* Task *
Rewrite the lines starting at the one containing "Rank the categories" and ending at the one containing "What is the lowest value of the worst series?", changing "categories" to "groups" and leaving everything else the same.

* Supplied material *
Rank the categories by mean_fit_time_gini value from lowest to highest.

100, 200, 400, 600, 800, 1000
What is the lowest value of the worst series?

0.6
--
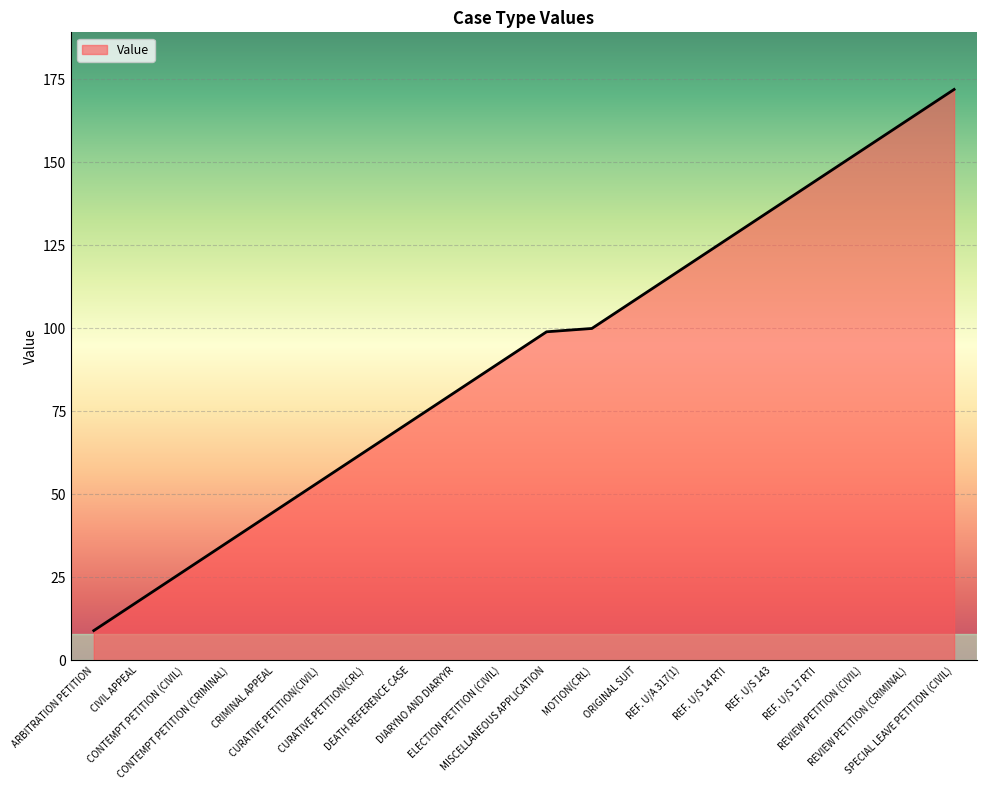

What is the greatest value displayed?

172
==
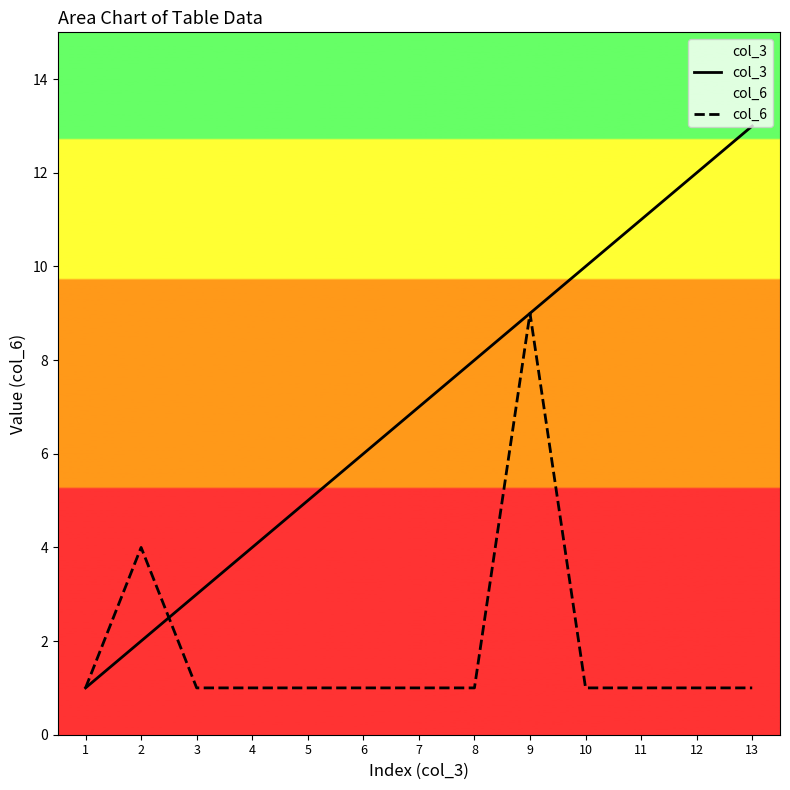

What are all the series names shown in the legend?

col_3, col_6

* Solution for this problem *
Rank the groups by mean_fit_time_gini value from lowest to highest.

100, 200, 400, 600, 800, 1000
What is the lowest value of the worst series?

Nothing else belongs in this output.